• [ASSIGNMENT]:
Apart from the pictures, return every line of the listing exactly.

• [THE DATA]:
------------------------
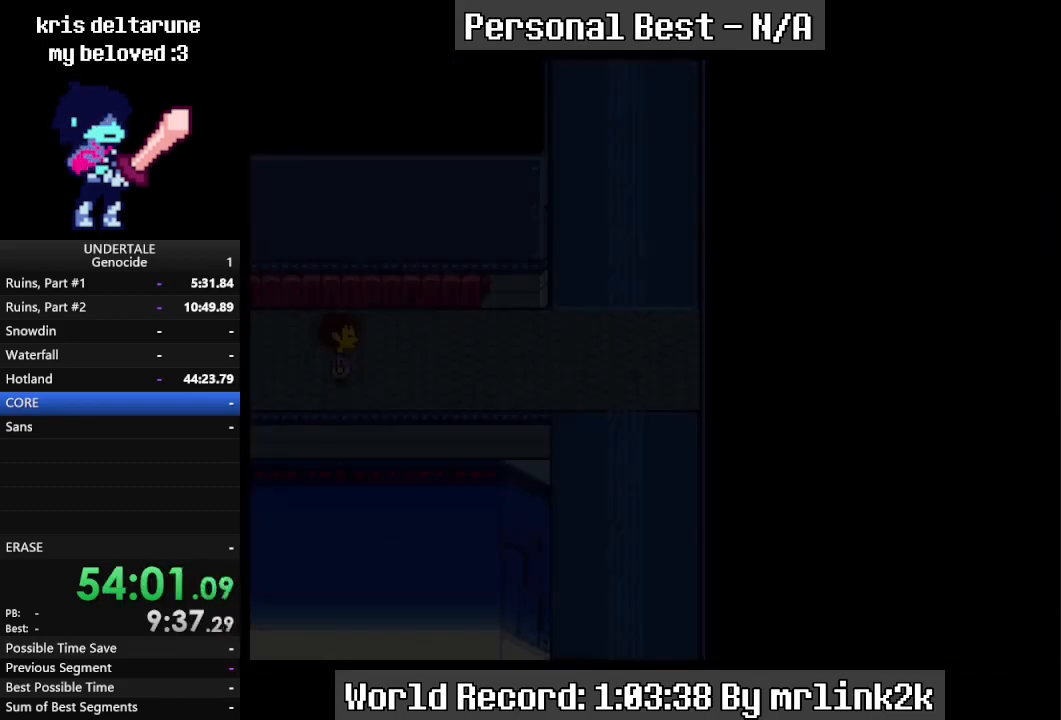
{"keys": ["return", "right"], "events": [[500, "return", "down"]]}
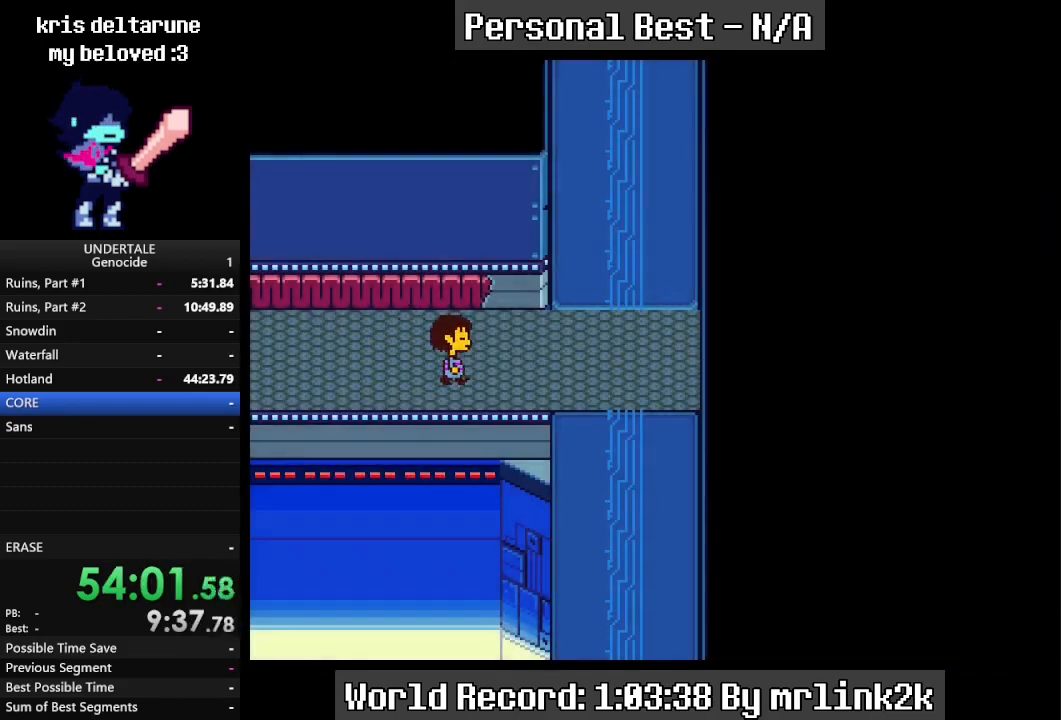
{"keys": ["down", "return", "right"], "events": [[500, "down", "down"]]}
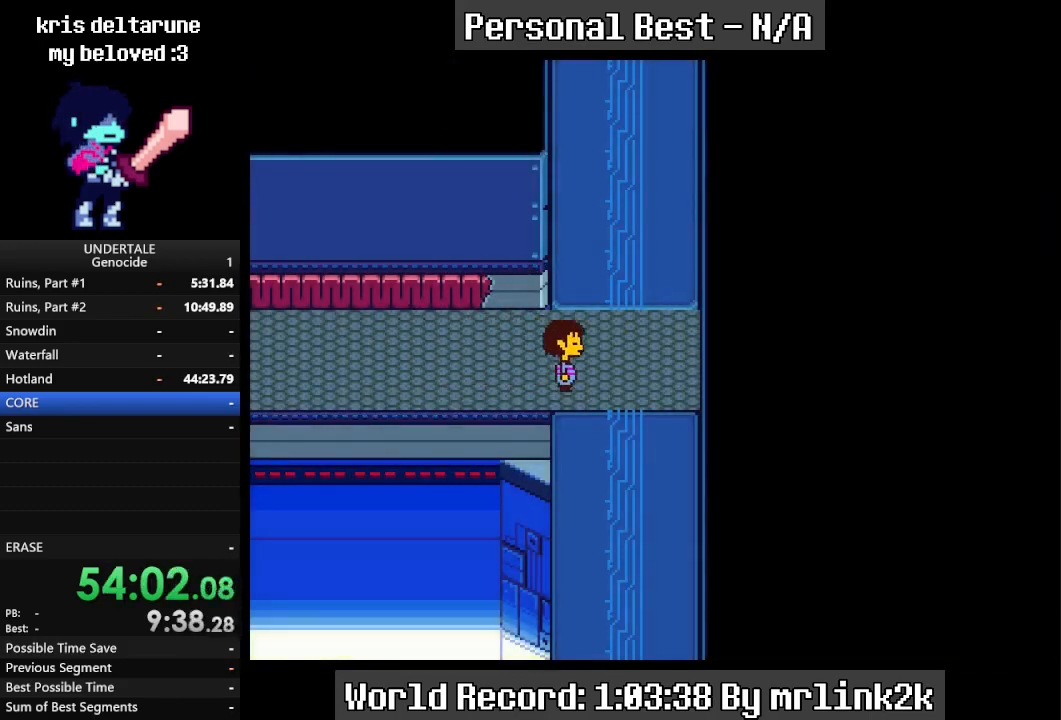
{"keys": ["down", "return"], "events": [[367, "right", "up"]]}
------------------------
• [RESPONSE AREA]:
{"keys": ["return", "right"], "events": [[500, "return", "down"]]}
{"keys": ["down", "return", "right"], "events": [[500, "down", "down"]]}
{"keys": ["down", "return"], "events": [[367, "right", "up"]]}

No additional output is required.